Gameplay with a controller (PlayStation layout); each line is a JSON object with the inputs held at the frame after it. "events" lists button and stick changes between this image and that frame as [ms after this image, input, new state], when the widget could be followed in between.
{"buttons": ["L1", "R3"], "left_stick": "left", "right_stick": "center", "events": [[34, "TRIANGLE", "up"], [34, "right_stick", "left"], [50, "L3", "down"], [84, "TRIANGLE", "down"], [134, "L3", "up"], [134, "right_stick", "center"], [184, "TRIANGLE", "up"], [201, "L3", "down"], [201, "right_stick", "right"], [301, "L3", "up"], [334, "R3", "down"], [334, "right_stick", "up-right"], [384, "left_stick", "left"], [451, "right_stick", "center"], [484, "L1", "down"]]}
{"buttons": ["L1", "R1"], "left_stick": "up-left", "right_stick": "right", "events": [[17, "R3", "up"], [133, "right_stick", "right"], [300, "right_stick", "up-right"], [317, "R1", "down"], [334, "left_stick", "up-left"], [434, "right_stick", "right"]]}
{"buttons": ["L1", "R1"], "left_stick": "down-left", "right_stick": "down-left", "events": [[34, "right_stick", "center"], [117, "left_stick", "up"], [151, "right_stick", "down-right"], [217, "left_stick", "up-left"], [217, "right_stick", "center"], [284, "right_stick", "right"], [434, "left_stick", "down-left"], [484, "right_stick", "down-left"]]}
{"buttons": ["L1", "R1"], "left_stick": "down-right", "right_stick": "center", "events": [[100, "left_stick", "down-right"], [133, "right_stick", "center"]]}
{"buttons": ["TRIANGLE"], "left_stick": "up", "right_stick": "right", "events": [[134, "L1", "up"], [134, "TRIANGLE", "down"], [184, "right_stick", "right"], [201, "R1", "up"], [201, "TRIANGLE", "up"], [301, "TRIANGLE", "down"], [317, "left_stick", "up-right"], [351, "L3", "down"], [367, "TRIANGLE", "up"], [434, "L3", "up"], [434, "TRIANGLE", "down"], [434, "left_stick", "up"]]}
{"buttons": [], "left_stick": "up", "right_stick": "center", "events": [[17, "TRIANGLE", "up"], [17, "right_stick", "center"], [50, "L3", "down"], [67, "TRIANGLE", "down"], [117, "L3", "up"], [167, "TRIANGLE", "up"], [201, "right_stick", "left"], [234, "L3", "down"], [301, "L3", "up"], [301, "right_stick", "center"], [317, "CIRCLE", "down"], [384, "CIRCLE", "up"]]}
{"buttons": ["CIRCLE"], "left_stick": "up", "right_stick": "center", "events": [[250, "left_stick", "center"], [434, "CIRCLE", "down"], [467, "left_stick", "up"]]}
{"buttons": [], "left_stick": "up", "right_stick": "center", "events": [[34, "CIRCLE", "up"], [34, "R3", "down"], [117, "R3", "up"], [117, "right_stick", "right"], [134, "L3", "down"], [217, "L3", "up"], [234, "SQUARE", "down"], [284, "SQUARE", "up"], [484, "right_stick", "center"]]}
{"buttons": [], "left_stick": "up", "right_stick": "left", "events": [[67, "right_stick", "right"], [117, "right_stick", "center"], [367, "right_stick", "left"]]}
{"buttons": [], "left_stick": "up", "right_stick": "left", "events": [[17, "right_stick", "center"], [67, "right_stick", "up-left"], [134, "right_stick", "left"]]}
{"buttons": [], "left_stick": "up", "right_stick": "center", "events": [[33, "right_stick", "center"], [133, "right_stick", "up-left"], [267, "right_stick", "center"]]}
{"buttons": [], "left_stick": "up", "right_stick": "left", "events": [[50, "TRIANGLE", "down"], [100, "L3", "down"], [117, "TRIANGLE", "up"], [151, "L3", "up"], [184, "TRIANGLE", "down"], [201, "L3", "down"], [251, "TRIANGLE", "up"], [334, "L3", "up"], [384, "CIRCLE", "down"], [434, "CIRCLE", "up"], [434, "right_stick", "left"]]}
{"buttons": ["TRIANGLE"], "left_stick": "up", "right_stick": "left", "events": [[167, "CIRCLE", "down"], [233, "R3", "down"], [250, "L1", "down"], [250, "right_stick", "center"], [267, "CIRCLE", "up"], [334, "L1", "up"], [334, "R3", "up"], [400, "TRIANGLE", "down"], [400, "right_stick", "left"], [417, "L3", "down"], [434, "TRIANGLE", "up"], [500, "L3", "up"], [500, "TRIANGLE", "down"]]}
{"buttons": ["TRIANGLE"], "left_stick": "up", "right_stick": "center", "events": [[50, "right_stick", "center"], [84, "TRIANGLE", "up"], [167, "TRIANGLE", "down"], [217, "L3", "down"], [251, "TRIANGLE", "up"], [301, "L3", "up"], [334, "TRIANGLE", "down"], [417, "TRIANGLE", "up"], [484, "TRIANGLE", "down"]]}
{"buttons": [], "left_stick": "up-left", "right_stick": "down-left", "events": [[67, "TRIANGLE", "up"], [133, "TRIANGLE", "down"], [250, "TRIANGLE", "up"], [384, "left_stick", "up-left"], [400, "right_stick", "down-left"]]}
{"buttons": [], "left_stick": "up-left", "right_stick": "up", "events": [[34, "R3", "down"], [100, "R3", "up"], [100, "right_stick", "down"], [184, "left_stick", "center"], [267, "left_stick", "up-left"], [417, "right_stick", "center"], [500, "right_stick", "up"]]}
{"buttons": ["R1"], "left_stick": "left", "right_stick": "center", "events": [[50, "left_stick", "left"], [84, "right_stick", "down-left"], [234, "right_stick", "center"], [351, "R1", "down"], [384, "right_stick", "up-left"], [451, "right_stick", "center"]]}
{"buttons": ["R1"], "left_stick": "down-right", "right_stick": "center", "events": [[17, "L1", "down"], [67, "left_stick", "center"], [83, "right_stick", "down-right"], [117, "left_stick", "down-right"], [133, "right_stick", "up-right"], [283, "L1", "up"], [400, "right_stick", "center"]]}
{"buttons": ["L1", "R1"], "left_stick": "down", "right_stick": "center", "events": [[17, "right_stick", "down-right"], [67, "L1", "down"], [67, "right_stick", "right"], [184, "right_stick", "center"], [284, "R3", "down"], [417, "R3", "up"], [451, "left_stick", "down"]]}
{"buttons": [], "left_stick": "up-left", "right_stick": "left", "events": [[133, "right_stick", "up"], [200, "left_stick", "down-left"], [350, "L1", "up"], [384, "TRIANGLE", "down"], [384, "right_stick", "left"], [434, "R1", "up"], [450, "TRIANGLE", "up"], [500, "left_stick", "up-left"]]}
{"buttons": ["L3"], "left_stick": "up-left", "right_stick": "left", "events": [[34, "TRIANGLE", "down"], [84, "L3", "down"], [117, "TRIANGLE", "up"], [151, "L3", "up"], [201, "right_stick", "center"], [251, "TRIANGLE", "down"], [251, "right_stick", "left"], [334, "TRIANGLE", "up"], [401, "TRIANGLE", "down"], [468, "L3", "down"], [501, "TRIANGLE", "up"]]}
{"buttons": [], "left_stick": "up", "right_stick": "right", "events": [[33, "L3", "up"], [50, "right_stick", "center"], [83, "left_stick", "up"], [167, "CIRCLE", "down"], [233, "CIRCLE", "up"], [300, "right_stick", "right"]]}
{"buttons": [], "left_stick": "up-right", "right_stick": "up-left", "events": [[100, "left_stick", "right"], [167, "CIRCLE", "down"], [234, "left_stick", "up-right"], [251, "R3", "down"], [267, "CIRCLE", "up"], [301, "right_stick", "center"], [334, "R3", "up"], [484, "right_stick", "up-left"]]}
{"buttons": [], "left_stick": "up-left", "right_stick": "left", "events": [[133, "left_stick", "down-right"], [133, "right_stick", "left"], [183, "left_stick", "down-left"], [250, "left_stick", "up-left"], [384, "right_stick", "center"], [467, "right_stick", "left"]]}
===============
* **WHAT THE EXERCISE ASKS**:
Taking no liberties, give the material above again in full.

* **TASK ANSWER**:
Gameplay with a controller (PlayStation layout); each line is a JSON object with the inputs held at the frame after it. "events" lists button and stick changes between this image and that frame as [ms after this image, input, new state], when the widget could be followed in between.
{"buttons": ["L1", "R3"], "left_stick": "left", "right_stick": "center", "events": [[34, "TRIANGLE", "up"], [34, "right_stick", "left"], [50, "L3", "down"], [84, "TRIANGLE", "down"], [134, "L3", "up"], [134, "right_stick", "center"], [184, "TRIANGLE", "up"], [201, "L3", "down"], [201, "right_stick", "right"], [301, "L3", "up"], [334, "R3", "down"], [334, "right_stick", "up-right"], [384, "left_stick", "left"], [451, "right_stick", "center"], [484, "L1", "down"]]}
{"buttons": ["L1", "R1"], "left_stick": "up-left", "right_stick": "right", "events": [[17, "R3", "up"], [133, "right_stick", "right"], [300, "right_stick", "up-right"], [317, "R1", "down"], [334, "left_stick", "up-left"], [434, "right_stick", "right"]]}
{"buttons": ["L1", "R1"], "left_stick": "down-left", "right_stick": "down-left", "events": [[34, "right_stick", "center"], [117, "left_stick", "up"], [151, "right_stick", "down-right"], [217, "left_stick", "up-left"], [217, "right_stick", "center"], [284, "right_stick", "right"], [434, "left_stick", "down-left"], [484, "right_stick", "down-left"]]}
{"buttons": ["L1", "R1"], "left_stick": "down-right", "right_stick": "center", "events": [[100, "left_stick", "down-right"], [133, "right_stick", "center"]]}
{"buttons": ["TRIANGLE"], "left_stick": "up", "right_stick": "right", "events": [[134, "L1", "up"], [134, "TRIANGLE", "down"], [184, "right_stick", "right"], [201, "R1", "up"], [201, "TRIANGLE", "up"], [301, "TRIANGLE", "down"], [317, "left_stick", "up-right"], [351, "L3", "down"], [367, "TRIANGLE", "up"], [434, "L3", "up"], [434, "TRIANGLE", "down"], [434, "left_stick", "up"]]}
{"buttons": [], "left_stick": "up", "right_stick": "center", "events": [[17, "TRIANGLE", "up"], [17, "right_stick", "center"], [50, "L3", "down"], [67, "TRIANGLE", "down"], [117, "L3", "up"], [167, "TRIANGLE", "up"], [201, "right_stick", "left"], [234, "L3", "down"], [301, "L3", "up"], [301, "right_stick", "center"], [317, "CIRCLE", "down"], [384, "CIRCLE", "up"]]}
{"buttons": ["CIRCLE"], "left_stick": "up", "right_stick": "center", "events": [[250, "left_stick", "center"], [434, "CIRCLE", "down"], [467, "left_stick", "up"]]}
{"buttons": [], "left_stick": "up", "right_stick": "center", "events": [[34, "CIRCLE", "up"], [34, "R3", "down"], [117, "R3", "up"], [117, "right_stick", "right"], [134, "L3", "down"], [217, "L3", "up"], [234, "SQUARE", "down"], [284, "SQUARE", "up"], [484, "right_stick", "center"]]}
{"buttons": [], "left_stick": "up", "right_stick": "left", "events": [[67, "right_stick", "right"], [117, "right_stick", "center"], [367, "right_stick", "left"]]}
{"buttons": [], "left_stick": "up", "right_stick": "left", "events": [[17, "right_stick", "center"], [67, "right_stick", "up-left"], [134, "right_stick", "left"]]}
{"buttons": [], "left_stick": "up", "right_stick": "center", "events": [[33, "right_stick", "center"], [133, "right_stick", "up-left"], [267, "right_stick", "center"]]}
{"buttons": [], "left_stick": "up", "right_stick": "left", "events": [[50, "TRIANGLE", "down"], [100, "L3", "down"], [117, "TRIANGLE", "up"], [151, "L3", "up"], [184, "TRIANGLE", "down"], [201, "L3", "down"], [251, "TRIANGLE", "up"], [334, "L3", "up"], [384, "CIRCLE", "down"], [434, "CIRCLE", "up"], [434, "right_stick", "left"]]}
{"buttons": ["TRIANGLE"], "left_stick": "up", "right_stick": "left", "events": [[167, "CIRCLE", "down"], [233, "R3", "down"], [250, "L1", "down"], [250, "right_stick", "center"], [267, "CIRCLE", "up"], [334, "L1", "up"], [334, "R3", "up"], [400, "TRIANGLE", "down"], [400, "right_stick", "left"], [417, "L3", "down"], [434, "TRIANGLE", "up"], [500, "L3", "up"], [500, "TRIANGLE", "down"]]}
{"buttons": ["TRIANGLE"], "left_stick": "up", "right_stick": "center", "events": [[50, "right_stick", "center"], [84, "TRIANGLE", "up"], [167, "TRIANGLE", "down"], [217, "L3", "down"], [251, "TRIANGLE", "up"], [301, "L3", "up"], [334, "TRIANGLE", "down"], [417, "TRIANGLE", "up"], [484, "TRIANGLE", "down"]]}
{"buttons": [], "left_stick": "up-left", "right_stick": "down-left", "events": [[67, "TRIANGLE", "up"], [133, "TRIANGLE", "down"], [250, "TRIANGLE", "up"], [384, "left_stick", "up-left"], [400, "right_stick", "down-left"]]}
{"buttons": [], "left_stick": "up-left", "right_stick": "up", "events": [[34, "R3", "down"], [100, "R3", "up"], [100, "right_stick", "down"], [184, "left_stick", "center"], [267, "left_stick", "up-left"], [417, "right_stick", "center"], [500, "right_stick", "up"]]}
{"buttons": ["R1"], "left_stick": "left", "right_stick": "center", "events": [[50, "left_stick", "left"], [84, "right_stick", "down-left"], [234, "right_stick", "center"], [351, "R1", "down"], [384, "right_stick", "up-left"], [451, "right_stick", "center"]]}
{"buttons": ["R1"], "left_stick": "down-right", "right_stick": "center", "events": [[17, "L1", "down"], [67, "left_stick", "center"], [83, "right_stick", "down-right"], [117, "left_stick", "down-right"], [133, "right_stick", "up-right"], [283, "L1", "up"], [400, "right_stick", "center"]]}
{"buttons": ["L1", "R1"], "left_stick": "down", "right_stick": "center", "events": [[17, "right_stick", "down-right"], [67, "L1", "down"], [67, "right_stick", "right"], [184, "right_stick", "center"], [284, "R3", "down"], [417, "R3", "up"], [451, "left_stick", "down"]]}
{"buttons": [], "left_stick": "up-left", "right_stick": "left", "events": [[133, "right_stick", "up"], [200, "left_stick", "down-left"], [350, "L1", "up"], [384, "TRIANGLE", "down"], [384, "right_stick", "left"], [434, "R1", "up"], [450, "TRIANGLE", "up"], [500, "left_stick", "up-left"]]}
{"buttons": ["L3"], "left_stick": "up-left", "right_stick": "left", "events": [[34, "TRIANGLE", "down"], [84, "L3", "down"], [117, "TRIANGLE", "up"], [151, "L3", "up"], [201, "right_stick", "center"], [251, "TRIANGLE", "down"], [251, "right_stick", "left"], [334, "TRIANGLE", "up"], [401, "TRIANGLE", "down"], [468, "L3", "down"], [501, "TRIANGLE", "up"]]}
{"buttons": [], "left_stick": "up", "right_stick": "right", "events": [[33, "L3", "up"], [50, "right_stick", "center"], [83, "left_stick", "up"], [167, "CIRCLE", "down"], [233, "CIRCLE", "up"], [300, "right_stick", "right"]]}
{"buttons": [], "left_stick": "up-right", "right_stick": "up-left", "events": [[100, "left_stick", "right"], [167, "CIRCLE", "down"], [234, "left_stick", "up-right"], [251, "R3", "down"], [267, "CIRCLE", "up"], [301, "right_stick", "center"], [334, "R3", "up"], [484, "right_stick", "up-left"]]}
{"buttons": [], "left_stick": "up-left", "right_stick": "left", "events": [[133, "left_stick", "down-right"], [133, "right_stick", "left"], [183, "left_stick", "down-left"], [250, "left_stick", "up-left"], [384, "right_stick", "center"], [467, "right_stick", "left"]]}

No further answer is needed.